From: Mathieu Desnoyers
Date: Fri Sep 13 2019 - 11:58:19 EST


----- On Sep 11, 2019, at 3:00 PM, carlos carlos@xxxxxxxxxx wrote:

> On 9/11/19 2:26 PM, Florian Weimer wrote:
>> * Mathieu Desnoyers:
>>
>>> +#ifdef SHARED
>>> + if (rtld_active ())
>>> + {
>>> + /* Register rseq ABI to the kernel. */
>>> + (void) rseq_register_current_thread ();
>>> + }
>>> +#else
>>
>> I think this will need *another* check for the inner libc in an audit
>> module. See what we do in malloc. __libc_multiple_libcs is supposed to
>> cover that, but it's unfortunately not reliable.
>>
>> I believe without that additional check, the first audit module we load
>> will claim rseq, and the main program will not have control over the
>> rseq area. Reversed roles would be desirable here.
>>
>> In October, I hope to fix __libc_multiple_libcs, and then you can use
>> just that. (We have a Fedora patch that is supposed to fix it, I need
>> to documen the mechanism and upstream it.)
>
> This is a technical issue we can resolve.

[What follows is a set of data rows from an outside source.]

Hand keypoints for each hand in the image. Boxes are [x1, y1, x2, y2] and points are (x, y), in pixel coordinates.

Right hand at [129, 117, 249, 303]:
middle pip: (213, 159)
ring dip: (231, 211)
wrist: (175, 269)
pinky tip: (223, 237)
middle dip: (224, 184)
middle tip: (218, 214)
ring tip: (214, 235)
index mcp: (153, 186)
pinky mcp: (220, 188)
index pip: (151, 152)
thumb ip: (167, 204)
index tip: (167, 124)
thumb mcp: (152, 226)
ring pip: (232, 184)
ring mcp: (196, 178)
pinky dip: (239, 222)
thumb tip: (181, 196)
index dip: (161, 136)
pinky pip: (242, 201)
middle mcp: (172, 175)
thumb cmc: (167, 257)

I'm unsure whether there are changes I need to do in my rseq patchset, or
if this is a separate issue that will be fixed separately before glibc 2.31
is out, which would then update the rseq bits accordingly ?

>
>>> +/* Advertise Restartable Sequences registration ownership across
>>> + application and shared libraries.
>>> +
>>> + Libraries and applications must check whether this variable is zero or
>>> + non-zero if they wish to perform rseq registration on their own. If it
>>> + is zero, it means restartable sequence registration is not handled, and
>>> + the library or application is free to perform rseq registration. In
>>> + that case, the library or application is taking ownership of rseq
>>> + registration, and may set __rseq_handled to 1. It may then set it back
>>> + to 0 after it completes unregistering rseq.
>>> +
>>> + If __rseq_handled is found to be non-zero, it means that another
>>> + library (or the application) is currently handling rseq registration.
>>> +
>>> + Typical use of __rseq_handled is within library constructors and
>>> + destructors, or at program startup. */
>>> +
>>> +int __rseq_handled;
>>
>> Are there any programs that use __rseq_handled *today*?

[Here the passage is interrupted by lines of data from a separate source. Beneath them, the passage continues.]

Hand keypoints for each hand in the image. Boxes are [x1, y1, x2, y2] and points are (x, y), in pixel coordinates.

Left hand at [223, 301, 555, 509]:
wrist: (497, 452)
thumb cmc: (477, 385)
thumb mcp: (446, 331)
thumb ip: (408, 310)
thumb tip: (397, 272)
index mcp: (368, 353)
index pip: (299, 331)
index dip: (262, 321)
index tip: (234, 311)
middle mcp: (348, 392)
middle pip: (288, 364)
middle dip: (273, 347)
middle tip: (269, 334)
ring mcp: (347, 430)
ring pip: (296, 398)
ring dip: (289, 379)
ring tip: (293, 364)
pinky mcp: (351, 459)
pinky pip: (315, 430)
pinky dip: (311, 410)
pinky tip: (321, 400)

No, because I told all open source project developers asking whether they
can use rseq to wait until we agree on _this_ precise user-level ABI
(__rseq_abi and __rseq_handled). Until we agree on this, there _can_
be no users, unless they are willing to suffer conflicts when their
application/program is linked against an updated glibc.

>>
>> I'm less convinced that we actually need this. I don't think we have
>> ever done anything like that before, and I don't think it's necessary.
>> Any secondary rseq library just needs to note if it could perform
>> registration, and if it failed to do so, do not perform unregistration
>> in a pthread destructor callback.

If that secondary rseq library happens to try to perform registration within
its library constructor (before glibc has performed the __rseq_abi TLS
registration), we end up in a situation where the secondary library takes
ownership of rseq, even though libc would require ownership. This is a
scenario we want to avoid.

Making sure libc reserves ownership through __rseq_handled (which is
a non-TLS variable that can be accessed early in the program lifetime)
protects against this.

>>
>> Sure, there's the matter of pthread destructor ordering, but that
>> problem is not different from any other singleton (thread-local or not),
>> and the fix for the last time this has come up (TLS destructors vs
>> dlclose) was to upgrade glibc.
>
> This is a braoder issue.
>
> Mathieu,
>
> It would be easier to merge the patch set if it were just an unconditional
> registration like we do for set_robust_list().
>
> What's your thought there?

I don't expect set_robust_list was really useful without glibc support.
In the current case, rseq can be used by applications and libraries even
with older glibc. My goal is to enable such use and not wait for years
before end-users upgrade their glibc before rseq can be used.

Thanks,

Mathieu


--
Mathieu Desnoyers
EfficiOS Inc.
http://www.efficios.com